*** Provided material

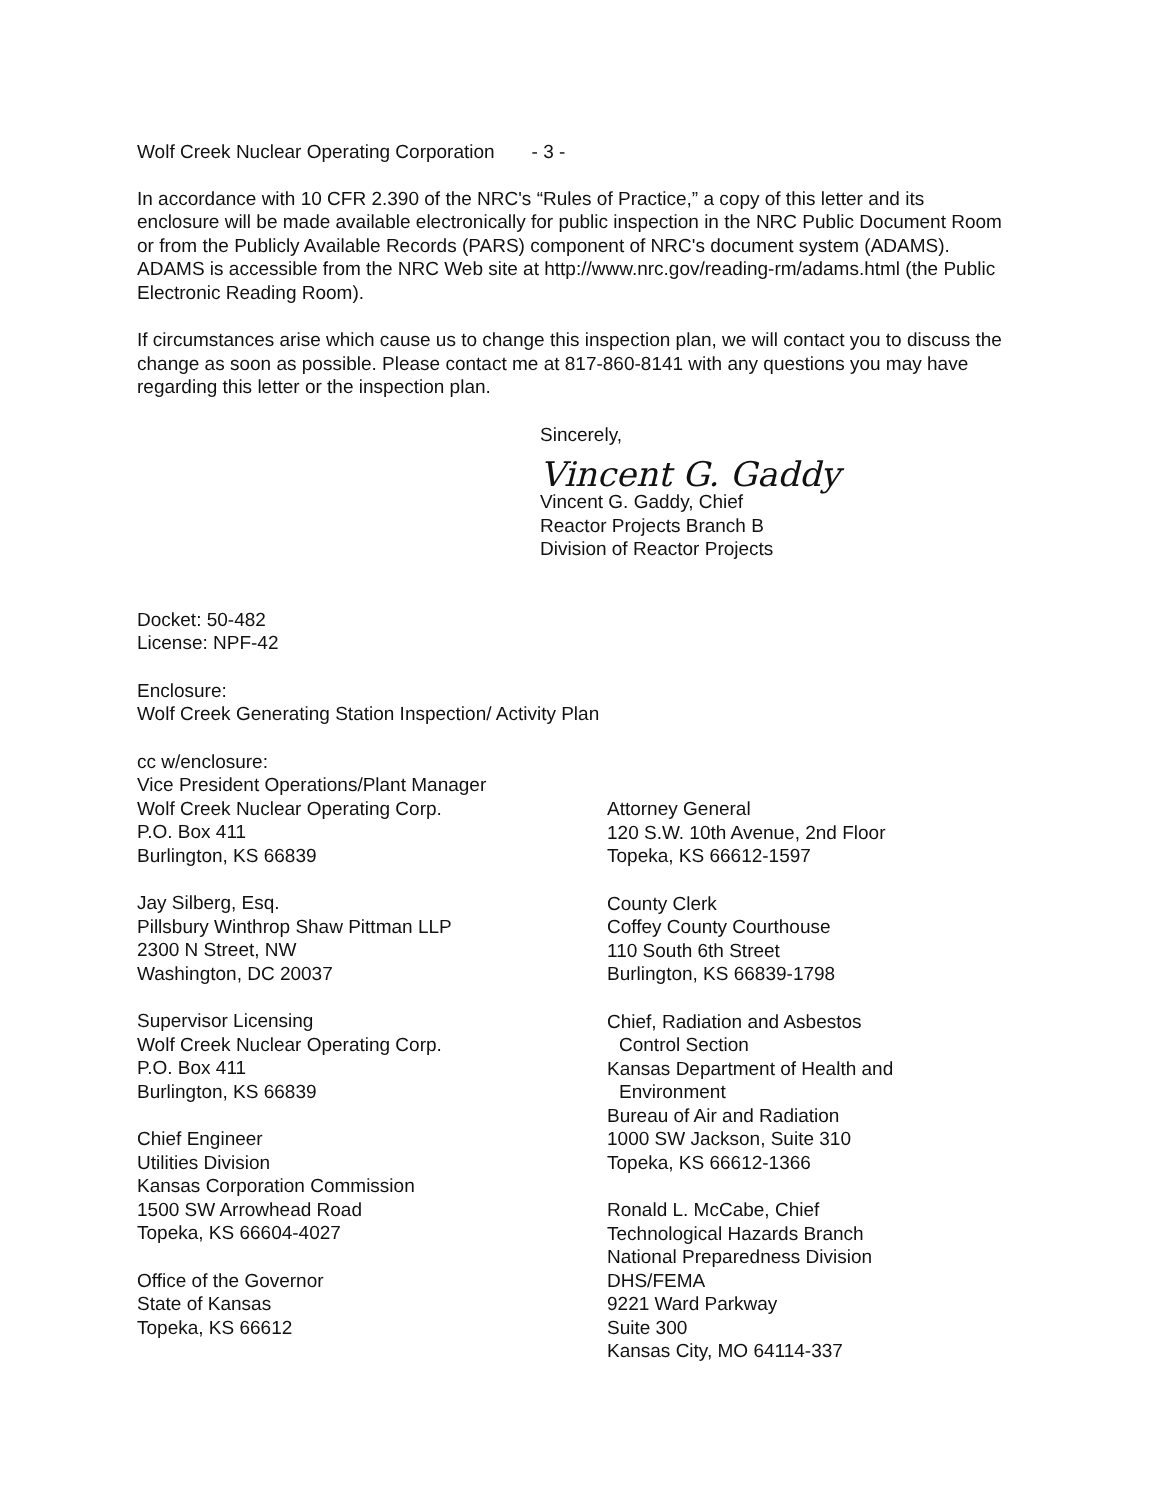Wolf Creek Nuclear Operating Corporation - 3 -
In accordance with 10 CFR 2.390 of the NRC's “Rules of Practice,” a copy of this letter and its enclosure will be made available electronically for public inspection in the NRC Public Document Room or from the Publicly Available Records (PARS) component of NRC's document system (ADAMS). ADAMS is accessible from the NRC Web site at http://www.nrc.gov/reading-rm/adams.html (the Public Electronic Reading Room).
If circumstances arise which cause us to change this inspection plan, we will contact you to discuss the change as soon as possible. Please contact me at 817-860-8141 with any questions you may have regarding this letter or the inspection plan.
Sincerely,
Vincent G. Gaddy
Vincent G. Gaddy, Chief
Reactor Projects Branch B
Division of Reactor Projects
Docket: 50-482
License: NPF-42
Enclosure:
Wolf Creek Generating Station Inspection/ Activity Plan
cc w/enclosure:
Vice President Operations/Plant Manager
Wolf Creek Nuclear Operating Corp.
P.O. Box 411
Burlington, KS 66839
Jay Silberg, Esq.
Pillsbury Winthrop Shaw Pittman LLP
2300 N Street, NW
Washington, DC 20037
Supervisor Licensing
Wolf Creek Nuclear Operating Corp.
P.O. Box 411
Burlington, KS 66839
Chief Engineer
Utilities Division
Kansas Corporation Commission
1500 SW Arrowhead Road
Topeka, KS 66604-4027
Office of the Governor
State of Kansas
Topeka, KS 66612
Attorney General
120 S.W. 10th Avenue, 2nd Floor
Topeka, KS 66612-1597
County Clerk
Coffey County Courthouse
110 South 6th Street
Burlington, KS 66839-1798
Chief, Radiation and Asbestos
Control Section
Kansas Department of Health and
Environment
Bureau of Air and Radiation
1000 SW Jackson, Suite 310
Topeka, KS 66612-1366
Ronald L. McCabe, Chief
Technological Hazards Branch
National Preparedness Division
DHS/FEMA
9221 Ward Parkway
Suite 300
Kansas City, MO 64114-337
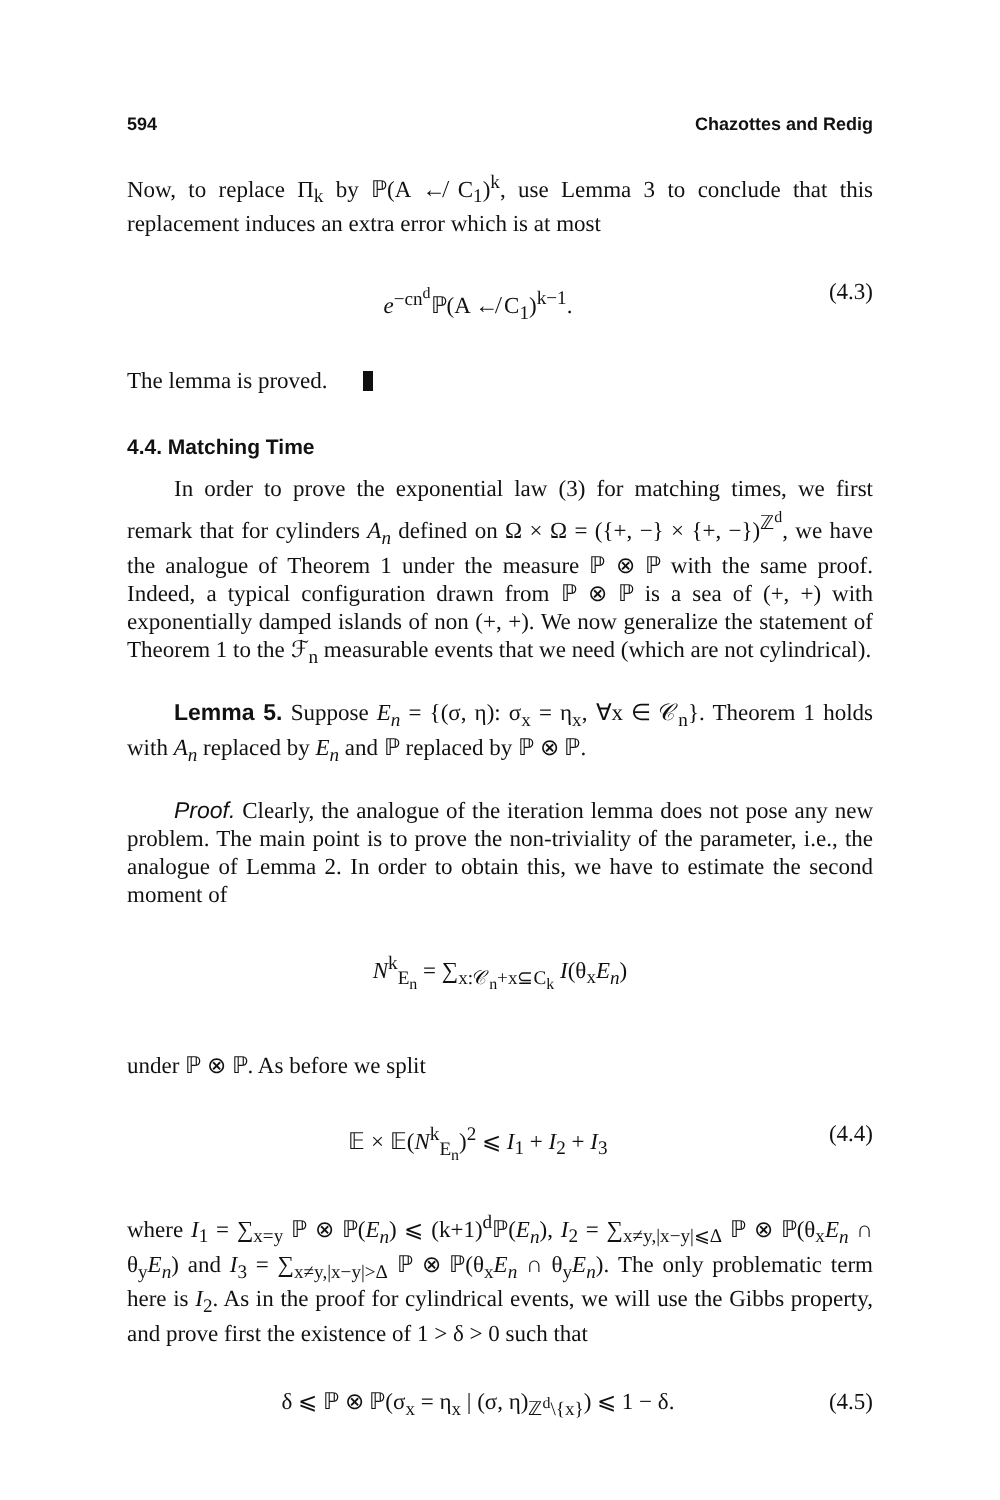594 Chazottes and Redig
Now, to replace Π<sub>k</sub> by ℙ(A ↚ C<sub>1</sub>)<sup>k</sup>, use Lemma 3 to conclude that this replacement induces an extra error which is at most
e<sup>−cn<sup>d</sup></sup>ℙ(A ↚ C<sub>1</sub>)<sup>k−1</sup>. (4.3)
The lemma is proved.
4.4. Matching Time
In order to prove the exponential law (3) for matching times, we first remark that for cylinders A<sub>n</sub> defined on Ω × Ω = ({+, −} × {+, −})<sup>ℤ<sup>d</sup></sup>, we have the analogue of Theorem 1 under the measure ℙ ⊗ ℙ with the same proof. Indeed, a typical configuration drawn from ℙ ⊗ ℙ is a sea of (+, +) with exponentially damped islands of non (+, +). We now generalize the statement of Theorem 1 to the ℱ<sub>n</sub> measurable events that we need (which are not cylindrical).
Lemma 5. Suppose E<sub>n</sub> = {(σ, η): σ<sub>x</sub> = η<sub>x</sub>, ∀x ∈ 𝒞<sub>n</sub>}. Theorem 1 holds with A<sub>n</sub> replaced by E<sub>n</sub> and ℙ replaced by ℙ ⊗ ℙ.
Proof. Clearly, the analogue of the iteration lemma does not pose any new problem. The main point is to prove the non-triviality of the parameter, i.e., the analogue of Lemma 2. In order to obtain this, we have to estimate the second moment of
N<sup>k</sup><sub>E<sub>n</sub></sub> = ∑<sub>x:𝒞<sub>n</sub>+x⊆C<sub>k</sub></sub> I(θ<sub>x</sub>E<sub>n</sub>)
under ℙ ⊗ ℙ. As before we split
𝔼 × 𝔼(N<sup>k</sup><sub>E<sub>n</sub></sub>)<sup>2</sup> ⩽ I<sub>1</sub> + I<sub>2</sub> + I<sub>3</sub> (4.4)
where I<sub>1</sub> = ∑<sub>x=y</sub> ℙ ⊗ ℙ(E<sub>n</sub>) ⩽ (k+1)<sup>d</sup>ℙ(E<sub>n</sub>), I<sub>2</sub> = ∑<sub>x≠y,|x−y|⩽Δ</sub> ℙ ⊗ ℙ(θ<sub>x</sub>E<sub>n</sub> ∩ θ<sub>y</sub>E<sub>n</sub>) and I<sub>3</sub> = ∑<sub>x≠y,|x−y|>Δ</sub> ℙ ⊗ ℙ(θ<sub>x</sub>E<sub>n</sub> ∩ θ<sub>y</sub>E<sub>n</sub>). The only problematic term here is I<sub>2</sub>. As in the proof for cylindrical events, we will use the Gibbs property, and prove first the existence of 1 > δ > 0 such that
δ ⩽ ℙ ⊗ ℙ(σ<sub>x</sub> = η<sub>x</sub> | (σ, η)<sub>ℤ<sup>d</sup>\{x}</sub>) ⩽ 1 − δ. (4.5)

******

Exercise prompt: Show each line in the entries that holds the string "Theorem".

Task result:
In order to prove the exponential law (3) for matching times, we first remark that for cylinders A<sub>n</sub> defined on Ω × Ω = ({+, −} × {+, −})<sup>ℤ<sup>d</sup></sup>, we have the analogue of Theorem 1 under the measure ℙ ⊗ ℙ with the same proof. Indeed, a typical configuration drawn from ℙ ⊗ ℙ is a sea of (+, +) with exponentially damped islands of non (+, +). We now generalize the statement of Theorem 1 to the ℱ<sub>n</sub> measurable events that we need (which are not cylindrical).
Lemma 5. Suppose E<sub>n</sub> = {(σ, η): σ<sub>x</sub> = η<sub>x</sub>, ∀x ∈ 𝒞<sub>n</sub>}. Theorem 1 holds with A<sub>n</sub> replaced by E<sub>n</sub> and ℙ replaced by ℙ ⊗ ℙ.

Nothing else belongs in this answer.